The indictment against Lyon also included a charge for publishing a statement by “a diplomatic character in France” that was critical of the administration’s policy toward France as well as the U.S. Senate’s sycophancy to President Adams. 

“The misunderstanding between the two governments,” (France and the U. States) “has become extremely alarming; confidence is completely destroyed; mistrusts, jealousy, and a disposition to a wrong attribution of motives are so apparent, as to require the utmost caution in every word and action that are to come from your Executive; I mean, if your object is to avoid hostilities. Had this truth been understood with you, before the repeal of Munroe, before the coming and second coming of Pinckney; had it guided the pens that wrote the bullying speech of your President, and stupid answer of your Senate, at the opening of Congress in November last, I should probably had no occasion to address you this letter.”

“But when we found him borrowing the language of Edmund Burke, and telling the world, that although he should succeed in treating with the French, there was no dependence to be placed on any of their engagements; that their religion and morality were at an end, that they had turned pirates and plunderers, and it would be necessary to be perpetually armed against them, though you were at peace; we wondered that the answer of both houses had not been an order to send him to the mad house.
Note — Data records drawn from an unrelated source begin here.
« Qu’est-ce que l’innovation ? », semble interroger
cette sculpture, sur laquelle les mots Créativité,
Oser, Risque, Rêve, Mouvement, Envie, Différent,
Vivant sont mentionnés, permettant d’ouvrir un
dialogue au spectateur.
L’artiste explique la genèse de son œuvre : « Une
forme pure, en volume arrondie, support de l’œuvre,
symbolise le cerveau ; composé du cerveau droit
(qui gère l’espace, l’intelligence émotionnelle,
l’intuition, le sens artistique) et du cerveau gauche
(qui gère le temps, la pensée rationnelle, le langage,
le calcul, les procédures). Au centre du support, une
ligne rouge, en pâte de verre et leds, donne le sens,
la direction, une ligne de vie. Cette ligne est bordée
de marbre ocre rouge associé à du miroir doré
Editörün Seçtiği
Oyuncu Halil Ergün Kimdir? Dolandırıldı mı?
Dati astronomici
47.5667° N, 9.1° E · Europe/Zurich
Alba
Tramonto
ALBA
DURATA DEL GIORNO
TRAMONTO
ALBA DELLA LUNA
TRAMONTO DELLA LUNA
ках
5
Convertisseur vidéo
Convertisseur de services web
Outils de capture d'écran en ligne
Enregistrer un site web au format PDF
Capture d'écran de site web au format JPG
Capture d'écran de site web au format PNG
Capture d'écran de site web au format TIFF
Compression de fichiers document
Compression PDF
Instead of this the senate have echoed the speech with more servility than ever George the third experienced from either house of parliament.”

After requesting several postponements to secure council, Lyon was made to stand in his own defense. As reported by the Vergennes Gazette

He began by stating that he should firstly contend that the court had no jurisdiction of the cause, for the Law of Congress was unconstitutional and void: 2ndly, that the publications were innocent; and thirdly, the truth of their contents.

The Vergennes Gazette continued:

The jury retired at eight o’clock in the evening, and brought in their verdict of “GUILTY” about nine.

After a few very pertinent and affecting remarks, the Judge pronounced sentence on him —that he be imprisoned Four Months, pay Costs and a Fine of One Thousand Dollars, and stand committed until the judgment should be complied with.

The Gazette then refuted Lyon’s claims of being hurried to trial, arguing “the public may rest assured, that both on Saturday and on Monday the Court several times told him the cause might be continued…,” and of facing an unfair jury, stating “the court at its last May session, ordered the clerk to summon the petit jury from the towns from which they actually came, so that it was impossible any reference could have been had to him.”

The Albany Gazette of November 19, 1798, was equally unsympathetic: 

From the gaol in which by a just sentence he is confined, Lyon, of Vermont, has written to his friend Mason, of Virginia, a long and most piteous account of his trial, condemnation and imprisonment. From this we extract the following. Out of thine mouth thou art condemned – VILE BEAST.

The Albany paper then goes on to quote many portions of Lyon’s letter before, with seemingly no sense of irony, concluding: 

Who does not rejoice to see suffering under the lash of a righteous law, the unprincipled hypocrite, who, under the mask of patriotism, can publish the most atrocious calumnies against a government that is our own choice, and that has given every evidence of integrity and wisdom?